Clackamas County is located next to Multnomah County, which includes Portland.

Fires have burned more than 1 million acres in Oregon in recent weeks, state officials announced Sept. 11. The number of Oregonians under evacuation notice jumped to 500,000 that day. More than 40,000 have been evacuated.

More than half of Clackamas County was under the highest evacuation level, with residents told to leave immediately.

Thirty-four fires are still active as of the morning of Sept. 14, according to the state Office of Emergency Management. The largest is the Beachie Creek Fire, which has consumed more than 188,000 acres in Clackamas County.
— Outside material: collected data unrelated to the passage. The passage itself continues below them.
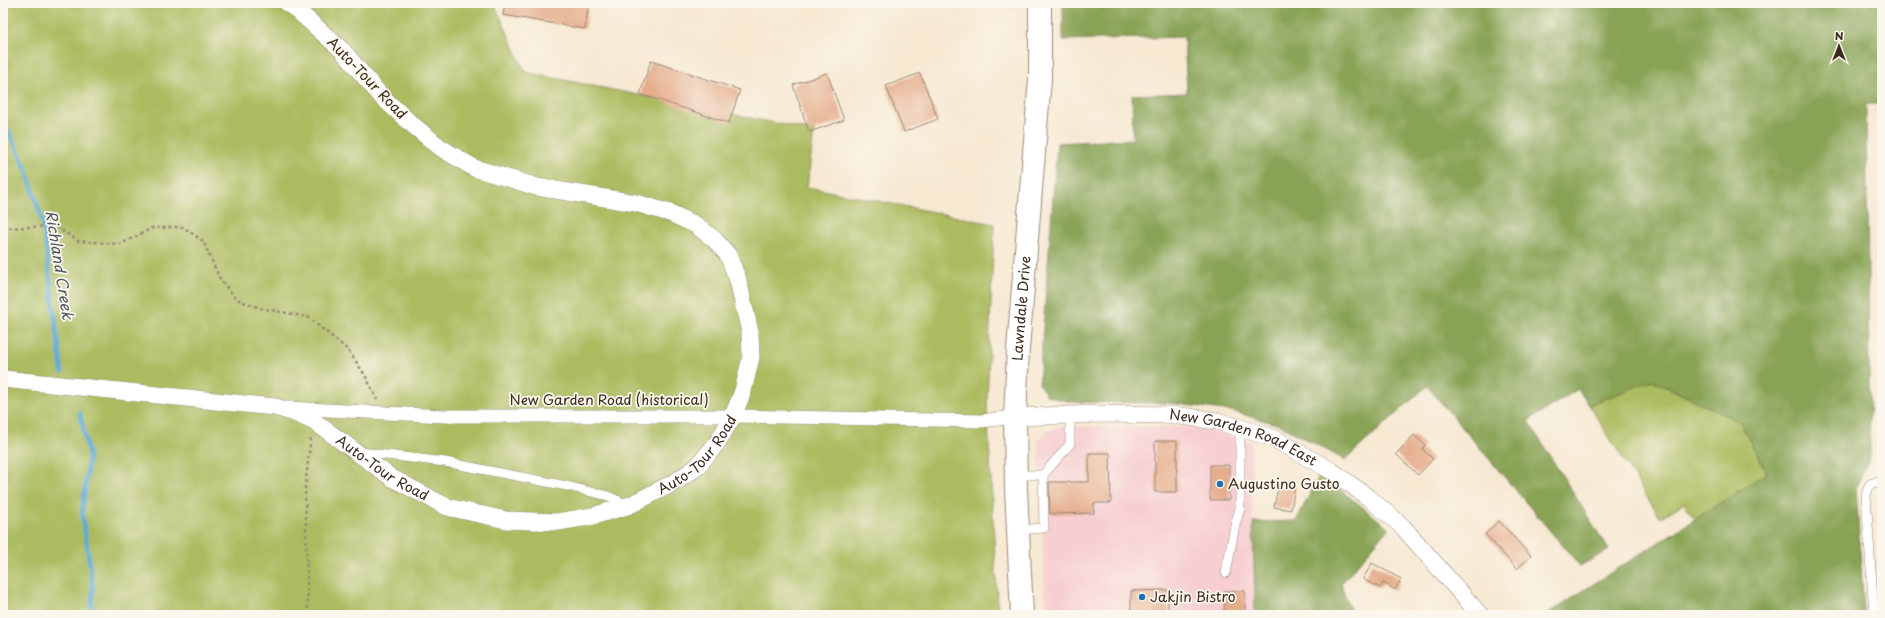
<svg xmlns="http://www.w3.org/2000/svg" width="1885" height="618" font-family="'Playpen Sans',sans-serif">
<rect width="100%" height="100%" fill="#fbf7ec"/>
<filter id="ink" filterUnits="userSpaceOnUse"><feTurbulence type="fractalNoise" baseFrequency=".025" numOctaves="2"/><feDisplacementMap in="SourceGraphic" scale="8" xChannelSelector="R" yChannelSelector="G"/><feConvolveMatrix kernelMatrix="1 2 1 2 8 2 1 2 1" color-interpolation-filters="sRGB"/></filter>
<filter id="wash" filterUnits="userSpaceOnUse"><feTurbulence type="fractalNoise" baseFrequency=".012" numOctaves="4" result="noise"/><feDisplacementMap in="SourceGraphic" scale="16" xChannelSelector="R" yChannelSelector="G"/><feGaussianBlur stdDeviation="0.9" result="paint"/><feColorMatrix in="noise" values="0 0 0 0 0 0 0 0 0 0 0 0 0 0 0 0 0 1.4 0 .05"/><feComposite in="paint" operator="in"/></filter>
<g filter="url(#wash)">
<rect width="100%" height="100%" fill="#f7e8d1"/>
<path fill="#f7cfd2" d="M1060,426l123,1 25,3 43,12 4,173h-209l-8,-174 9,-10z"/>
<path fill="#abbb5e" stroke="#73723e" d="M3,3h491l31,69 289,59 -7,56 187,37 -7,179 11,212h-995z
M1652,380l88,42 27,51 -72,46 -11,-16 -24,15 -71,-113z"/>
<path fill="#88a355" stroke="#62663a" d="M1063,3h819v101h-16l4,353 -14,30 8,128h-319l222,-142 -27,-51 -88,-42 -63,25 -11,-16 -50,32 81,129 -29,16 -153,-180 -82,74 -65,-35 -49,-14 -60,-8 -100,-1 -24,-6 -8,-12 18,-241 76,-4 -1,-44 55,-2 -3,-56 -121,3z
M1320,474l69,54 -48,56 11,31h-97l-2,-93 43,-1z"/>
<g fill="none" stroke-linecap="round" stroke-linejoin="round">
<path stroke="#5ca9d5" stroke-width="4.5" d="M3,119l24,52 16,53 19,148
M80,413l9,44 -7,56 11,74 -2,28"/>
</g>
<g id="blocks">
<path fill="#e5ad8c" d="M505,3h84l-4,26 -82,-14z
M651,61l89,29 -11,33 -89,-29z
M827,73l17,47 -35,12 -16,-47z
M920,73l18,46 -34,13 -18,-46z
M1414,435l11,10 -3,4 11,10 -15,16 -22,-21z
M1155,441h22v51h-22z
M1089,453h21l1,50h-17v10l-44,1 -1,-32h40z
M1210,465h19v35h-19z
M1279,484l16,3 -4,23 -17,-3z
M1499,521l32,35 -14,13 -32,-35z
M1372,563l29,16 -6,11 -12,-7 -3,5 -17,-9z
M1168,590v25h-37v-24z
M1224,591h21v24h-21z"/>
</g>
</g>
<g filter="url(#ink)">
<use href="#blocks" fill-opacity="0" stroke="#998978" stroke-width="1"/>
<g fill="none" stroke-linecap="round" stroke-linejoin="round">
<defs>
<path id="service" d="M361,452l84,10 122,24 41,10 20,9
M1016,475h27l1,53 -26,2
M1043,475l27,-31v-29
M1226,573l9,-48 5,-17v-80
M1874,615l-8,-120 4,-11 12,-4"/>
<path id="pedestrian" d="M288,408l156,8h289l248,5 34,-4"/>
<g id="minor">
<path id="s1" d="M3,379l251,26 21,2 17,5 23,10 77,56 55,29 59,13 52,2 35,-6 37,-11 45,-23 22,-15 20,-24 16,-27 10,-25 8,-34 -1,-25 -12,-52 -10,-25 -13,-15 -19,-15 -26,-12 -34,-10 -99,-16 -63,-19 -33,-20 -33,-27 -27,-25 -39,-46 -44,-39 -11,-8"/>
<path id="s2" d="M1015,417l84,-3 75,1 43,6 56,17 59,33 37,27 33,28 78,89"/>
</g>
<g id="secondary">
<path id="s3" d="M1022,615l-6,-127 -1,-71 3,-68 22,-270v-76"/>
</g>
</defs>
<use href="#service" stroke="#998978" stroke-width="10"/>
<use href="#pedestrian" stroke="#998978" stroke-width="14"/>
<use href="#minor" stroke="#998978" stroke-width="18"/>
<use href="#secondary" stroke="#998978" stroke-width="24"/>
<path stroke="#998978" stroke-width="2.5" stroke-dasharray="3 3" stroke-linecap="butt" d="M3,228l52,-2 23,15 43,3 31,-16 31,-1 20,14 17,38 16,20 24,9 48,9 40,33 17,25 12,24
M308,615l-3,-127 6,-52"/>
<use href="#service" stroke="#fff" stroke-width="9"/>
<use href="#pedestrian" stroke="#fff" stroke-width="13"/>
<use href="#minor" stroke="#fff" stroke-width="17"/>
<use href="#secondary" stroke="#fff" stroke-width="22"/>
</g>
</g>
<g fill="#1f6fb2" stroke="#fbf7ec" stroke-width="1.5">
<circle cx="1220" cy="484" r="4"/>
<circle cx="1142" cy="597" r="4"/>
</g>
<g text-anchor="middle" stroke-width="3.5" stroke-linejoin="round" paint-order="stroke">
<g font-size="14" fill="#3b2a1e" stroke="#fbf7ec">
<text transform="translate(367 78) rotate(46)" y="5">Auto-Tour Road</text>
<text dy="5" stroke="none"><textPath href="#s3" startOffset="307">Lawndale Drive</textPath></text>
<text x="609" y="405">New Garden Road (historical)</text>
<text dy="5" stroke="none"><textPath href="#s2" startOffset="232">New Garden Road East</textPath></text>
<text dy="5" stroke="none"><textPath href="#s1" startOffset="746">Auto-Tour Road</textPath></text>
<text dy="5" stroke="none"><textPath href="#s1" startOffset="398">Auto-Tour Road</textPath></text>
</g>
<g font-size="14" fill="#3b2a1e" stroke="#fbf7ec" text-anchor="start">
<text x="1228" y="489">Augustino Gusto</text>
<text x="1150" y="602">Jakjin Bistro</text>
</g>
<g font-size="15" font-style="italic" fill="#47565e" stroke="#fbf7ec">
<text transform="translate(59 265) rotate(81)" y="5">Richland Creek</text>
</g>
</g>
<rect width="1885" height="618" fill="none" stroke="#fbf7ec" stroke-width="16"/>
<g transform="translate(1839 46)" stroke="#fbf7ec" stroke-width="3" paint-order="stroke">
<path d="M0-3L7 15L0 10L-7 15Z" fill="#3b2a1e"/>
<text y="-6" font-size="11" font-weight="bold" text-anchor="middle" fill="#3b2a1e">N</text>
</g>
</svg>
The fires are causing heavy smoke levels, leading to unhealthy conditions.

“Right now our region is experiencing the worst air quality in the world, and it’s absolutely having an impact on people’s health,” Sarah Present, the county’s public health director, told the briefing on Sept. 13.

Nancy Bush, the director of disaster management for the county, added that visibility is poor because of the fire and smoke, leading to potentially hazardous driving conditions.

“Please make sure that you allow extra time if you’re driving and make sure that you’re allowing extra stopping distances, and actually consider if travel is necessary,” she said.

“I’m also asking if you live in Clackamas County to please limit your water use. Every drop is needed for our firefighters in order to use the water to save someone’s home.”